News

Italy: All Gianni's boys

Author: Dominic Carman

Published: 26/06/2008 02:30

Email article | Comment on this article | Sign up to News Alerts

Last year’s high-profile Gianni exodus underlined the mounting tension between Italy’s select band of elder rainmakers and the new generation of talent. Dominic Carman reports on the battle of ideas raging within the profession

“I do not think there is room in the Italian market for new independent, full-service law firms — there is a sufficient number already.” When Francesco Gianni said this 18 months ago, he was at pains to add: “If you change your partnership agreement to reduce competition between partners in terms of profits, you create a more stable firm.”

Brilliant men can sometimes be wrong, even in Italy. When 85 lawyers left Gianni Origoni Grippo & Partners to set up on their own last December, the country’s largest law firm was dealt a body blow: overnight, a quarter of their number, including 17 partners, had gone. To paraphrase Machiavelli, they were not interested in preserving the status quo; they wanted to overthrow it.

Francesco Gianni, the firm’s senior partner and leading corporate rainmaker, never anticipated this. Led by Gianni’s former managing partner, Giovanni Nardulli, renegades in the new firm settled on the name Legance, with offices in Milan and Rome.

The split arose from strategic differences on hiring policy, billable hour targets and the need to maintain regional offices outside Milan and Rome. “Italy still has a lot to learn about how to manage the passage between generations in the management of law firms,” says Fulvio Pastore-Alinante, co-managing partner of Bryan Cave in Milan and general secretary of the Italian Association of International Law Firms. “This is a growing pain — a lesson for all of us to learn.”

The Legance development came hard on the heels of another Gianni split. In February 2006, Labruna Mazziotti Segni was established when 50 lawyers walked out of Gianni. It has since become a successful M&A boutique.

In both cases, the prosaic matter of money may have played a part. As Cleary Gottlieb Steen & Hamilton partner Roberto Casati confirms: “Law practices above a certain size in Italy become unmanageable because of personality conflicts. “Mid-level partners grow dissatisfied with the traditional allocation of profits and the top guys making too much money.”

So how have Gianni Origoni and Legance fared this year — and does their schism forewarn of further turbulence among Italian law firms?

Short exercise = Return the passage of the article on the Gianni Origoni split word for word, starting with "Brilliant men can" and going on through "to overthrow it.".

Data supplied =
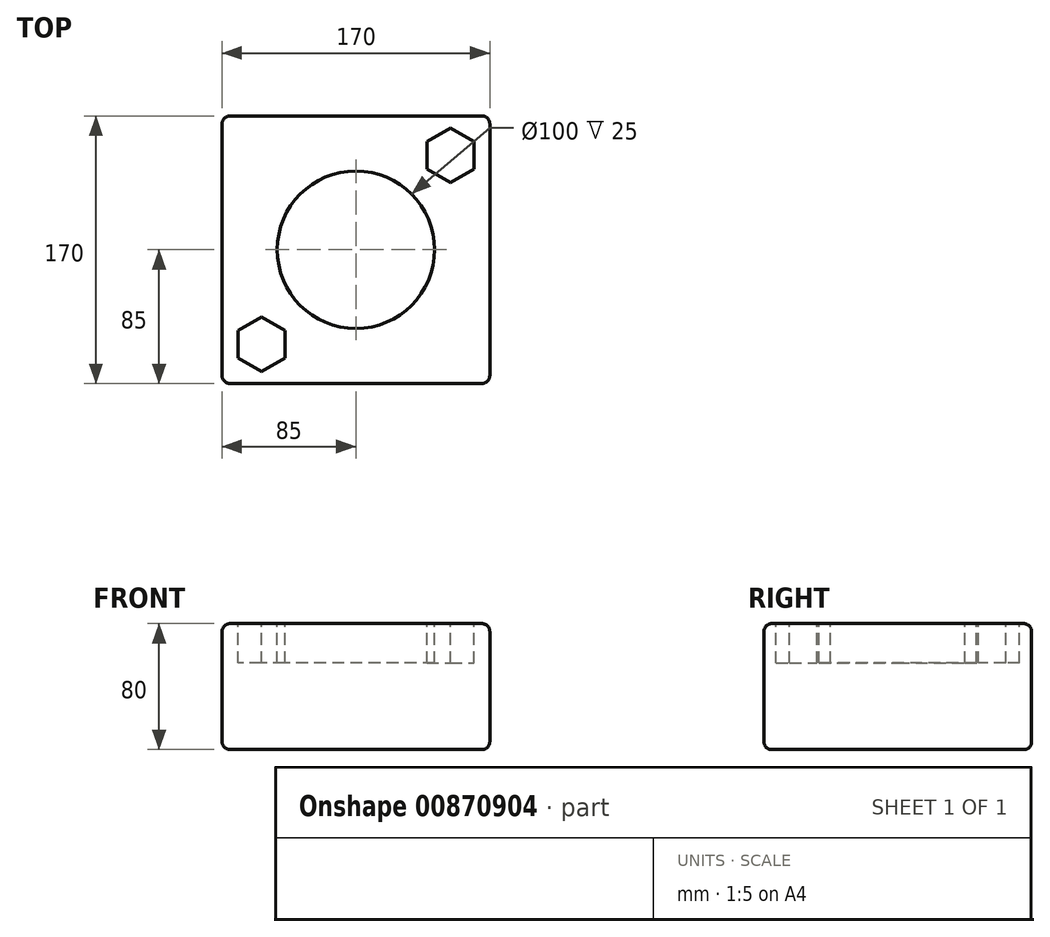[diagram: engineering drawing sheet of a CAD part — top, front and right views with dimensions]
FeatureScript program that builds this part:
annotation { "Feature Type Name" : "Feature", "Feature Type Description" : "" }
export const myFeature = defineFeature(function(context is Context, id is Id, definition is map)
    precondition{}
    {
        {
            var Q0;
            Q0=qCreatedBy(makeId("Top.planeOp"),FACE);
            var sketch = newSketch(context, id + "F0", { "sketchPlane" : qUnion([Q0])});
            skLineSegment(sketch, "E0.bottom", {"start": v(-85, 85) * mm, "end": v(85, 85) * mm});
            skLineSegment(sketch, "E0.top", {"start": v(-85, -85) * mm, "end": v(85, -85) * mm});
            skLineSegment(sketch, "E0.left", {"start": v(-85, 85) * mm, "end": v(-85, -85) * mm});
            skLineSegment(sketch, "E0.right", {"start": v(85, 85) * mm, "end": v(85, -85) * mm});
            skPoint(sketch, "E0.middle", {"position": v(0, 0) * mm});
            skSolve(sketch);
        }
        {
            var Q0;
            Q0=makeQuery(id+"F0.imprint","IMPRINT",FACE,{"disambiguationData":[TD([[makeQuery(id+"F0.imprint","IMPRINT",EDGE,{"derivedFrom":sQuery(id+"F0.wireOp",EDGE,"E0.bottom")}),-1.0]])]});
            extrude(context, id + "F1", {"entities" : qUnion([Q0]), "depth" : 80 * mm, "offsetDistance" : 25 * mm});
        }
        {
            var Q0;
            Q0=makeQuery(id+"F1.opExtrude","CAP_FACE",FACE,{"disambiguationData":[OSD([sQuery(id+"F0.wireOp",EDGE,"E0.bottom"),sQuery(id+"F0.wireOp",EDGE,"E0.top"),sQuery(id+"F0.wireOp",EDGE,"E0.left"),sQuery(id+"F0.wireOp",EDGE,"E0.right")])],"isStart":false});
            var sketch = newSketch(context, id + "F2", { "sketchPlane" : qUnion([Q0])});
            skCircle(sketch, "E1", {"center": v(0, 0) * mm, "radius": 50 * mm});
            skCircle(sketch, "E2", {"center": v(0, 0) * mm, "radius": 65 * mm});
            skCircle(sketch, "E3.cCircle", {"center": v(-60, -60) * mm, "radius": 15 * mm, "construction": true});
            skLineSegment(sketch, "E3.0", {"start": v(-75, -68.66) * mm, "end": v(-75, -51.34) * mm});
            skLineSegment(sketch, "E3.1", {"start": v(-75, -51.34) * mm, "end": v(-60, -42.68) * mm});
            skLineSegment(sketch, "E3.2", {"start": v(-60, -42.68) * mm, "end": v(-45, -51.34) * mm});
            skLineSegment(sketch, "E3.3", {"start": v(-45, -51.34) * mm, "end": v(-45, -68.66) * mm});
            skLineSegment(sketch, "E3.4", {"start": v(-45, -68.66) * mm, "end": v(-60, -77.32) * mm});
            skLineSegment(sketch, "E3.5", {"start": v(-60, -77.32) * mm, "end": v(-75, -68.66) * mm});
            skPoint(sketch, "E3.0.midPoint", {"position": v(-75, -60) * mm});
            skCircle(sketch, "E4.cCircle", {"center": v(60, 60) * mm, "radius": 15 * mm, "construction": true});
            skLineSegment(sketch, "E4.0", {"start": v(75, 68.66) * mm, "end": v(75, 51.34) * mm});
            skLineSegment(sketch, "E4.1", {"start": v(75, 51.34) * mm, "end": v(60, 42.68) * mm});
            skLineSegment(sketch, "E4.2", {"start": v(60, 42.68) * mm, "end": v(45, 51.34) * mm});
            skLineSegment(sketch, "E4.3", {"start": v(45, 51.34) * mm, "end": v(45, 68.66) * mm});
            skLineSegment(sketch, "E4.4", {"start": v(45, 68.66) * mm, "end": v(60, 77.32) * mm});
            skLineSegment(sketch, "E4.5", {"start": v(60, 77.32) * mm, "end": v(75, 68.66) * mm});
            skPoint(sketch, "E4.0.midPoint", {"position": v(75, 60) * mm});
            skSolve(sketch);
        }
        {
            var Q0;
            Q0=makeQuery(id+"F2.imprint","IMPRINT",FACE,{"disambiguationData":[TD([[makeQuery(id+"F2.imprint","IMPRINT",EDGE,{"derivedFrom":sQuery(id+"F2.wireOp",EDGE,"E1")}),1.0]])]});
            var Q1;
            Q1=makeQuery(id+"F2.imprint","IMPRINT",FACE,{"disambiguationData":[TD([[makeQuery(id+"F2.imprint","IMPRINT",EDGE,{"derivedFrom":sQuery(id+"F2.wireOp",EDGE,"E3.0")}),-1.0]])]});
            var Q2;
            Q2=makeQuery(id+"F2.imprint","IMPRINT",FACE,{"disambiguationData":[TD([[makeQuery(id+"F2.imprint","IMPRINT",EDGE,{"derivedFrom":sQuery(id+"F2.wireOp",EDGE,"E4.0")}),-1.0]])]});
            extrude(context, id + "F3", {"entities" : qUnion([Q0, Q1, Q2]), "operationType" : NewBodyOperationType.REMOVE, "oppositeDirection" : true, "depth" : 25 * mm, "offsetDistance" : 25 * mm});
        }
        {
            var Q0;
            Q0=makeQuery(id+"F1.opExtrude","SWEPT_EDGE",EDGE,{"disambiguationData":[OSD([sQuery(id+"F0.wireOp",EDGE,"E0.top"),sQuery(id+"F0.wireOp",EDGE,"E0.right")])]});
            var Q1;
            Q1=makeQuery(id+"F1.opExtrude","SWEPT_EDGE",EDGE,{"disambiguationData":[OSD([sQuery(id+"F0.wireOp",EDGE,"E0.bottom"),sQuery(id+"F0.wireOp",EDGE,"E0.right")])]});
            var Q2;
            Q2=makeQuery(id+"F1.opExtrude","SWEPT_EDGE",EDGE,{"disambiguationData":[OSD([sQuery(id+"F0.wireOp",EDGE,"E0.bottom"),sQuery(id+"F0.wireOp",EDGE,"E0.left")])]});
            var Q3;
            Q3=makeQuery(id+"F1.opExtrude","SWEPT_EDGE",EDGE,{"disambiguationData":[OSD([sQuery(id+"F0.wireOp",EDGE,"E0.top"),sQuery(id+"F0.wireOp",EDGE,"E0.left")])]});
            fillet(context, id + "F4", {"entities" : qUnion([Q0, Q1, Q2, Q3]), "radius" : 5 * mm, "tangentPropagation" : true, "allowEdgeOverflow" : false});
        }
        {
            var Q0;
            Q0=makeQuery(id+"F1.opExtrude","CAP_EDGE",EDGE,{"disambiguationData":[OSD([sQuery(id+"F0.wireOp",EDGE,"E0.left")])],"isStart":false});
            var Q1;
            Q1=makeQuery(id+"F1.opExtrude","CAP_EDGE",EDGE,{"disambiguationData":[OSD([sQuery(id+"F0.wireOp",EDGE,"E0.right")])],"isStart":true});
            fillet(context, id + "F5", {"entities" : qUnion([Q0, Q1]), "radius" : 5 * mm, "tangentPropagation" : true, "allowEdgeOverflow" : false});
        }
    });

Response below =
Brilliant men can sometimes be wrong, even in Italy. When 85 lawyers left Gianni Origoni Grippo & Partners to set up on their own last December, the country’s largest law firm was dealt a body blow: overnight, a quarter of their number, including 17 partners, had gone. To paraphrase Machiavelli, they were not interested in preserving the status quo; they wanted to overthrow it.